⟨
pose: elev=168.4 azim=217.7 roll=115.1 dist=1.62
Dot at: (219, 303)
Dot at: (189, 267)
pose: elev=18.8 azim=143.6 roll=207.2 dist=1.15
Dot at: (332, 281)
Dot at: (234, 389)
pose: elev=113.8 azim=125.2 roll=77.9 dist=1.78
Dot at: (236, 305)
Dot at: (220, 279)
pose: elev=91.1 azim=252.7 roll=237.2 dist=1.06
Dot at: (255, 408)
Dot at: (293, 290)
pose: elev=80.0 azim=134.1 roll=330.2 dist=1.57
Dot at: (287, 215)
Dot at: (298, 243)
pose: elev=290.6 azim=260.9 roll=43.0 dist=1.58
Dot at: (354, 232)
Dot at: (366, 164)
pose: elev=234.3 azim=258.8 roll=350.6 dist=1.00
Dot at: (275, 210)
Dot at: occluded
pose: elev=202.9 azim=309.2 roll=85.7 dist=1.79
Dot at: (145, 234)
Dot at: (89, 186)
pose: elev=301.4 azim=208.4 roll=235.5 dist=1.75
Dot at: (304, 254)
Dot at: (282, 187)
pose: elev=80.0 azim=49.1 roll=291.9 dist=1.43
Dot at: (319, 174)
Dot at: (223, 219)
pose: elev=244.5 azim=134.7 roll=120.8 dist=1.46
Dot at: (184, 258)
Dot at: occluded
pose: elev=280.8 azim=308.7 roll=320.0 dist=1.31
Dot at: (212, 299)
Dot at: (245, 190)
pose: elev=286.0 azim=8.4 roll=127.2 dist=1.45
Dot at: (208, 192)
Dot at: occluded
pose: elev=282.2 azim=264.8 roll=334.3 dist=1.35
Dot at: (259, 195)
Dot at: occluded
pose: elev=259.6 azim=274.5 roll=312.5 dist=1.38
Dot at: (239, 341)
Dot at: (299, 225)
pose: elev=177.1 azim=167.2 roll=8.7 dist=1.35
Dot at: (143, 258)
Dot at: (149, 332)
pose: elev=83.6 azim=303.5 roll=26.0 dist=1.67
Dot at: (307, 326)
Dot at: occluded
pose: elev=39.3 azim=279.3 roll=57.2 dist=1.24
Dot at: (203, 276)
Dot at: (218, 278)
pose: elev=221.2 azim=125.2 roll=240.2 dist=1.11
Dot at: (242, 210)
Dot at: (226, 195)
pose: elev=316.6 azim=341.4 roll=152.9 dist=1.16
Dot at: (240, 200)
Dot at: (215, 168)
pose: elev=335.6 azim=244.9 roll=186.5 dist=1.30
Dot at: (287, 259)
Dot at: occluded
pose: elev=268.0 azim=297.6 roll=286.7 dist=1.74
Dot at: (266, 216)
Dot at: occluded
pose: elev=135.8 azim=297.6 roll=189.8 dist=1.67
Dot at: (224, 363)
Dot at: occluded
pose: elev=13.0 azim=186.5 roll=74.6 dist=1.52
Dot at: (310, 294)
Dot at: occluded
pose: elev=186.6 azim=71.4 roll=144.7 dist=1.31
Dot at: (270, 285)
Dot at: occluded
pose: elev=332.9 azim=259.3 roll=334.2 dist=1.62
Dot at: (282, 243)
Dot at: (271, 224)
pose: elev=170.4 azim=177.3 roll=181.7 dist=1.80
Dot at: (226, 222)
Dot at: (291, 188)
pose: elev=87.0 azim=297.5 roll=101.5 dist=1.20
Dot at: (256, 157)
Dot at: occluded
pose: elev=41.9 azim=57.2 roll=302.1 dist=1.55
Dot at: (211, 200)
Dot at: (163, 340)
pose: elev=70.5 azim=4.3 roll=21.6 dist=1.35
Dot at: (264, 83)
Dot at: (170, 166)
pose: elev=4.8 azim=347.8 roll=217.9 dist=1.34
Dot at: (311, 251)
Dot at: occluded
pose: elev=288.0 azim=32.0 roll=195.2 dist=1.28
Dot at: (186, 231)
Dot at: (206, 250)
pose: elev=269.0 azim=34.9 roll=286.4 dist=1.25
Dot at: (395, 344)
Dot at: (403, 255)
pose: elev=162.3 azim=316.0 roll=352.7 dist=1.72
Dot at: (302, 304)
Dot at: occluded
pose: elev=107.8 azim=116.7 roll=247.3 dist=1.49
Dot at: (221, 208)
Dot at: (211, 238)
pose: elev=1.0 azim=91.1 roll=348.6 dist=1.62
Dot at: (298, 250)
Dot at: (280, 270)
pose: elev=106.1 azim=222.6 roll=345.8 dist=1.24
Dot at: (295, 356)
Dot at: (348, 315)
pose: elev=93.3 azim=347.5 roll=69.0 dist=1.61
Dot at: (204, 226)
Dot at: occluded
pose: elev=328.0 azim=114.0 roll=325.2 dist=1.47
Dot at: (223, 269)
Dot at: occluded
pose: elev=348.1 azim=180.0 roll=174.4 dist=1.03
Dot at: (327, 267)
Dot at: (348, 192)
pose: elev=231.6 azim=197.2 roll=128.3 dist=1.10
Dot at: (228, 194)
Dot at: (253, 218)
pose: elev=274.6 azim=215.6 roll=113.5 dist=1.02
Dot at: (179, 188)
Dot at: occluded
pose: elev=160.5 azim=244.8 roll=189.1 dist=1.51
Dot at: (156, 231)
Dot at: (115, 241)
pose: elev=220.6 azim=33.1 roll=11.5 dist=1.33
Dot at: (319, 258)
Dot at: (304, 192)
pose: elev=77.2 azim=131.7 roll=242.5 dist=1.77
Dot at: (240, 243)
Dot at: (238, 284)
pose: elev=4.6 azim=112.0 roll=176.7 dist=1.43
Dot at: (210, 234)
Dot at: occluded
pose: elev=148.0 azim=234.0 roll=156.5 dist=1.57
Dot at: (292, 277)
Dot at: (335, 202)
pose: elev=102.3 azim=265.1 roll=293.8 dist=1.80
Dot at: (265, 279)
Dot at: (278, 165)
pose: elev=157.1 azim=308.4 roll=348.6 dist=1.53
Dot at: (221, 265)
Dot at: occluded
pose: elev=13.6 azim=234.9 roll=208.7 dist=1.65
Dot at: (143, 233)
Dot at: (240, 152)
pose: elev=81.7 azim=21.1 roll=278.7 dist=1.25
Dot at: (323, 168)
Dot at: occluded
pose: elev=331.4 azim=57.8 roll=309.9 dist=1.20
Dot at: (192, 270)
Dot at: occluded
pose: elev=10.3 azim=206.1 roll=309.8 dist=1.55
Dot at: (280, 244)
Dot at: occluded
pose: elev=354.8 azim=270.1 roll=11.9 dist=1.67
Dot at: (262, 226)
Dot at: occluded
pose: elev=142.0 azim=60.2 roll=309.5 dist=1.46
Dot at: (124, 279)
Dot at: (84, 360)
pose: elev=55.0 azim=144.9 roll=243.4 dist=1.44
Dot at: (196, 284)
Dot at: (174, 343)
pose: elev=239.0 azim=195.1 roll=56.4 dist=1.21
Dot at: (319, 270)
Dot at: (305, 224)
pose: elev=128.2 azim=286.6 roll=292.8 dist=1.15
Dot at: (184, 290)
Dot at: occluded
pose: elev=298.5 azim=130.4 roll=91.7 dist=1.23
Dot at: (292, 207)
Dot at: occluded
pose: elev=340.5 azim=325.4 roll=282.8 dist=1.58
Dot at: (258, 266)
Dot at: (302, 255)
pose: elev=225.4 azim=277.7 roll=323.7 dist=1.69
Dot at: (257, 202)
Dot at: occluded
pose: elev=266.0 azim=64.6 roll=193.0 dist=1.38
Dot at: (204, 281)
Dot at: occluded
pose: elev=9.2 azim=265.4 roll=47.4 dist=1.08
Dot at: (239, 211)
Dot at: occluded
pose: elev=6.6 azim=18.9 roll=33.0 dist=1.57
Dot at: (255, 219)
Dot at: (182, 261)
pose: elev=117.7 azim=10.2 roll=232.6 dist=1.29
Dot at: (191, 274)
⟩
» **YOUR TASK**: Could you rewrite all of the records above, swapping "pose" for "view" and leaving everything else the same?

» **TASK RESPONSE**:
view: elev=168.4 azim=217.7 roll=115.1 dist=1.62
Dot at: (219, 303)
Dot at: (189, 267)
view: elev=18.8 azim=143.6 roll=207.2 dist=1.15
Dot at: (332, 281)
Dot at: (234, 389)
view: elev=113.8 azim=125.2 roll=77.9 dist=1.78
Dot at: (236, 305)
Dot at: (220, 279)
view: elev=91.1 azim=252.7 roll=237.2 dist=1.06
Dot at: (255, 408)
Dot at: (293, 290)
view: elev=80.0 azim=134.1 roll=330.2 dist=1.57
Dot at: (287, 215)
Dot at: (298, 243)
view: elev=290.6 azim=260.9 roll=43.0 dist=1.58
Dot at: (354, 232)
Dot at: (366, 164)
view: elev=234.3 azim=258.8 roll=350.6 dist=1.00
Dot at: (275, 210)
Dot at: occluded
view: elev=202.9 azim=309.2 roll=85.7 dist=1.79
Dot at: (145, 234)
Dot at: (89, 186)
view: elev=301.4 azim=208.4 roll=235.5 dist=1.75
Dot at: (304, 254)
Dot at: (282, 187)
view: elev=80.0 azim=49.1 roll=291.9 dist=1.43
Dot at: (319, 174)
Dot at: (223, 219)
view: elev=244.5 azim=134.7 roll=120.8 dist=1.46
Dot at: (184, 258)
Dot at: occluded
view: elev=280.8 azim=308.7 roll=320.0 dist=1.31
Dot at: (212, 299)
Dot at: (245, 190)
view: elev=286.0 azim=8.4 roll=127.2 dist=1.45
Dot at: (208, 192)
Dot at: occluded
view: elev=282.2 azim=264.8 roll=334.3 dist=1.35
Dot at: (259, 195)
Dot at: occluded
view: elev=259.6 azim=274.5 roll=312.5 dist=1.38
Dot at: (239, 341)
Dot at: (299, 225)
view: elev=177.1 azim=167.2 roll=8.7 dist=1.35
Dot at: (143, 258)
Dot at: (149, 332)
view: elev=83.6 azim=303.5 roll=26.0 dist=1.67
Dot at: (307, 326)
Dot at: occluded
view: elev=39.3 azim=279.3 roll=57.2 dist=1.24
Dot at: (203, 276)
Dot at: (218, 278)
view: elev=221.2 azim=125.2 roll=240.2 dist=1.11
Dot at: (242, 210)
Dot at: (226, 195)
view: elev=316.6 azim=341.4 roll=152.9 dist=1.16
Dot at: (240, 200)
Dot at: (215, 168)
view: elev=335.6 azim=244.9 roll=186.5 dist=1.30
Dot at: (287, 259)
Dot at: occluded
view: elev=268.0 azim=297.6 roll=286.7 dist=1.74
Dot at: (266, 216)
Dot at: occluded
view: elev=135.8 azim=297.6 roll=189.8 dist=1.67
Dot at: (224, 363)
Dot at: occluded
view: elev=13.0 azim=186.5 roll=74.6 dist=1.52
Dot at: (310, 294)
Dot at: occluded
view: elev=186.6 azim=71.4 roll=144.7 dist=1.31
Dot at: (270, 285)
Dot at: occluded
view: elev=332.9 azim=259.3 roll=334.2 dist=1.62
Dot at: (282, 243)
Dot at: (271, 224)
view: elev=170.4 azim=177.3 roll=181.7 dist=1.80
Dot at: (226, 222)
Dot at: (291, 188)
view: elev=87.0 azim=297.5 roll=101.5 dist=1.20
Dot at: (256, 157)
Dot at: occluded
view: elev=41.9 azim=57.2 roll=302.1 dist=1.55
Dot at: (211, 200)
Dot at: (163, 340)
view: elev=70.5 azim=4.3 roll=21.6 dist=1.35
Dot at: (264, 83)
Dot at: (170, 166)
view: elev=4.8 azim=347.8 roll=217.9 dist=1.34
Dot at: (311, 251)
Dot at: occluded
view: elev=288.0 azim=32.0 roll=195.2 dist=1.28
Dot at: (186, 231)
Dot at: (206, 250)
view: elev=269.0 azim=34.9 roll=286.4 dist=1.25
Dot at: (395, 344)
Dot at: (403, 255)
view: elev=162.3 azim=316.0 roll=352.7 dist=1.72
Dot at: (302, 304)
Dot at: occluded
view: elev=107.8 azim=116.7 roll=247.3 dist=1.49
Dot at: (221, 208)
Dot at: (211, 238)
view: elev=1.0 azim=91.1 roll=348.6 dist=1.62
Dot at: (298, 250)
Dot at: (280, 270)
view: elev=106.1 azim=222.6 roll=345.8 dist=1.24
Dot at: (295, 356)
Dot at: (348, 315)
view: elev=93.3 azim=347.5 roll=69.0 dist=1.61
Dot at: (204, 226)
Dot at: occluded
view: elev=328.0 azim=114.0 roll=325.2 dist=1.47
Dot at: (223, 269)
Dot at: occluded
view: elev=348.1 azim=180.0 roll=174.4 dist=1.03
Dot at: (327, 267)
Dot at: (348, 192)
view: elev=231.6 azim=197.2 roll=128.3 dist=1.10
Dot at: (228, 194)
Dot at: (253, 218)
view: elev=274.6 azim=215.6 roll=113.5 dist=1.02
Dot at: (179, 188)
Dot at: occluded
view: elev=160.5 azim=244.8 roll=189.1 dist=1.51
Dot at: (156, 231)
Dot at: (115, 241)
view: elev=220.6 azim=33.1 roll=11.5 dist=1.33
Dot at: (319, 258)
Dot at: (304, 192)
view: elev=77.2 azim=131.7 roll=242.5 dist=1.77
Dot at: (240, 243)
Dot at: (238, 284)
view: elev=4.6 azim=112.0 roll=176.7 dist=1.43
Dot at: (210, 234)
Dot at: occluded
view: elev=148.0 azim=234.0 roll=156.5 dist=1.57
Dot at: (292, 277)
Dot at: (335, 202)
view: elev=102.3 azim=265.1 roll=293.8 dist=1.80
Dot at: (265, 279)
Dot at: (278, 165)
view: elev=157.1 azim=308.4 roll=348.6 dist=1.53
Dot at: (221, 265)
Dot at: occluded
view: elev=13.6 azim=234.9 roll=208.7 dist=1.65
Dot at: (143, 233)
Dot at: (240, 152)
view: elev=81.7 azim=21.1 roll=278.7 dist=1.25
Dot at: (323, 168)
Dot at: occluded
view: elev=331.4 azim=57.8 roll=309.9 dist=1.20
Dot at: (192, 270)
Dot at: occluded
view: elev=10.3 azim=206.1 roll=309.8 dist=1.55
Dot at: (280, 244)
Dot at: occluded
view: elev=354.8 azim=270.1 roll=11.9 dist=1.67
Dot at: (262, 226)
Dot at: occluded
view: elev=142.0 azim=60.2 roll=309.5 dist=1.46
Dot at: (124, 279)
Dot at: (84, 360)
view: elev=55.0 azim=144.9 roll=243.4 dist=1.44
Dot at: (196, 284)
Dot at: (174, 343)
view: elev=239.0 azim=195.1 roll=56.4 dist=1.21
Dot at: (319, 270)
Dot at: (305, 224)
view: elev=128.2 azim=286.6 roll=292.8 dist=1.15
Dot at: (184, 290)
Dot at: occluded
view: elev=298.5 azim=130.4 roll=91.7 dist=1.23
Dot at: (292, 207)
Dot at: occluded
view: elev=340.5 azim=325.4 roll=282.8 dist=1.58
Dot at: (258, 266)
Dot at: (302, 255)
view: elev=225.4 azim=277.7 roll=323.7 dist=1.69
Dot at: (257, 202)
Dot at: occluded
view: elev=266.0 azim=64.6 roll=193.0 dist=1.38
Dot at: (204, 281)
Dot at: occluded
view: elev=9.2 azim=265.4 roll=47.4 dist=1.08
Dot at: (239, 211)
Dot at: occluded
view: elev=6.6 azim=18.9 roll=33.0 dist=1.57
Dot at: (255, 219)
Dot at: (182, 261)
view: elev=117.7 azim=10.2 roll=232.6 dist=1.29
Dot at: (191, 274)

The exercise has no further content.